Réduction prévue des émissions de gaz à effet de serre grâce à la suppression des subventions aux combustibles fossiles par rapport aux engagements climatiques de Paris. Crédit :Jewell et al / La nature
Autour du monde, presque toutes les subventions sont destinées aux consommateurs plutôt qu'aux producteurs. Il est vrai que l'essentiel de cet argent va aux ménages les plus riches, mais comme l'énergie représente une part plus importante des budgets des ménages les plus pauvres, les subventions sont relativement plus importantes pour les personnes à faible revenu. De nombreux gouvernements craignent donc que leur suppression ne provoque des bouleversements politiques.
Une opportunité politique
Malgré cette difficulté, la tension entre l'octroi de subventions énergétiques aux pauvres et la protection du climat n'est pas aussi insurmontable qu'il y paraît. Un article récent dans Nature dirigé par l'un d'entre nous montre que, si les subventions aux combustibles fossiles étaient supprimées dans le monde entier, les réductions d'émissions les plus importantes se produiraient dans les régions exportatrices de pétrole et de gaz :la Russie et certains de ses voisins, Moyen-orient, Afrique du Nord et Amérique latine.
La plupart des subventions proviennent de ces régions, mais ils profitent également à moins de personnes vivant en dessous du seuil de pauvreté que dans les pays à faible revenu comme l'Inde.
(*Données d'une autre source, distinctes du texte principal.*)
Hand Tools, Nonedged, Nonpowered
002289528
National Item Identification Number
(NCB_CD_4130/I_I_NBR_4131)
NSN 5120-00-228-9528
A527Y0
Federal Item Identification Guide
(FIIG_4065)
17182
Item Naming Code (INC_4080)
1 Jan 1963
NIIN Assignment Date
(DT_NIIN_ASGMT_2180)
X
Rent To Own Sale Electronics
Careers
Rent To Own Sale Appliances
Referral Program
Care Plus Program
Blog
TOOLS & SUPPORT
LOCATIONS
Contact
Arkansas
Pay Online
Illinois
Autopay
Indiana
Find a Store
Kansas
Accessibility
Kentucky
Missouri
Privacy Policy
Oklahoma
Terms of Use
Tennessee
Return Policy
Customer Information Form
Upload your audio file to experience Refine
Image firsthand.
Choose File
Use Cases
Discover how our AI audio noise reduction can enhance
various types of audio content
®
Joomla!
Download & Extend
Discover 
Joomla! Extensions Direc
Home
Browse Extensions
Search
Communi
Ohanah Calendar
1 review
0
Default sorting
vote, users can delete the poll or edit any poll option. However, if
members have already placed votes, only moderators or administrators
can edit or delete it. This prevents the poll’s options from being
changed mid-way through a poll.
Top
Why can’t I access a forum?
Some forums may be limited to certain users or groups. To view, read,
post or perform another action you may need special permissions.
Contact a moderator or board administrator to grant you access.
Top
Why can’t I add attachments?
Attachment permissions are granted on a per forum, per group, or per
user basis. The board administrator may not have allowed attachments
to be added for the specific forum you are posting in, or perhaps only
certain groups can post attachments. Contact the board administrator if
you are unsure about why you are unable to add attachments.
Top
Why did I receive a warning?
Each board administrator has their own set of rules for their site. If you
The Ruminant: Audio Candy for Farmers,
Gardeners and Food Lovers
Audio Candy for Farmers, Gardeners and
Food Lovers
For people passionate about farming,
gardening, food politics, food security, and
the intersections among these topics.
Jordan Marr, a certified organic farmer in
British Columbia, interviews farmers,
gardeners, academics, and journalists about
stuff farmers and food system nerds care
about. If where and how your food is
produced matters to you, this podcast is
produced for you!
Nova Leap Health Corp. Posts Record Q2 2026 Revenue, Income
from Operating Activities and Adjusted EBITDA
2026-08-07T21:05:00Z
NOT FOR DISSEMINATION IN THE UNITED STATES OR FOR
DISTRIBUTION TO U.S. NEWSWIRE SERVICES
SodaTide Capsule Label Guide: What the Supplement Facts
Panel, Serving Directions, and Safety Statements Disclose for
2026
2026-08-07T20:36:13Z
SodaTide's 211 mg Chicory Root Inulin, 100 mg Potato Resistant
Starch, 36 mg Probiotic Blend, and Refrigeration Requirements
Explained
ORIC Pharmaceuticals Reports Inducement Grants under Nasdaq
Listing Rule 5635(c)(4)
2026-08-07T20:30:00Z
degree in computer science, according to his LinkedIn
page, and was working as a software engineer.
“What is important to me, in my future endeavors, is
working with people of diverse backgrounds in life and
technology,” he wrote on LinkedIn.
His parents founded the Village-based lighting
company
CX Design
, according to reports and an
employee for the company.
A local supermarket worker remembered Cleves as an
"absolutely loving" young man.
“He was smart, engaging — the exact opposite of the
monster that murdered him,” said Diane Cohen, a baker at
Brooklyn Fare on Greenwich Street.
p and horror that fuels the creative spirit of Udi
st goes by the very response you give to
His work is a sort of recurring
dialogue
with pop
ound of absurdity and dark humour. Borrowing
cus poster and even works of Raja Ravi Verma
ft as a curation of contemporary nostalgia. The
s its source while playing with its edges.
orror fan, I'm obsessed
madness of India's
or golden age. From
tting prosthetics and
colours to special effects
Cela représente une opportunité politique unique, car ce sont ces pays exportateurs de pétrole et de gaz où des réductions de subventions seraient les plus bienvenues, alors que les budgets gouvernementaux sont comprimés par la faiblesse des prix du pétrole.
L'astuce pour faire tenir les réformes des subventions, même face à la hausse des prix du pétrole, est de les combiner avec des politiques efficaces en faveur des pauvres. Les exemples incluent l'Inde qui paie le gaz de cuisine pour les ménages qui tombent en dessous d'un certain niveau de revenu, ou la façon dont l'Indonésie et l'Iran ont réaffecté l'argent des subventions énergétiques pour aider respectivement à financer le développement des infrastructures et les soins de santé universels.
Finalement, la réforme des subventions n'est pas impossible, mais ce n'est pas facile non plus. Pour obtenir un maximum d'avantages pour le climat tout en faisant le moins de mal aux pauvres, les réformes doivent être soigneusement ciblées sur les régions et les secteurs où elles seront les plus efficaces.
Cet article a été initialement publié sur The Conversation. Lire l'article original.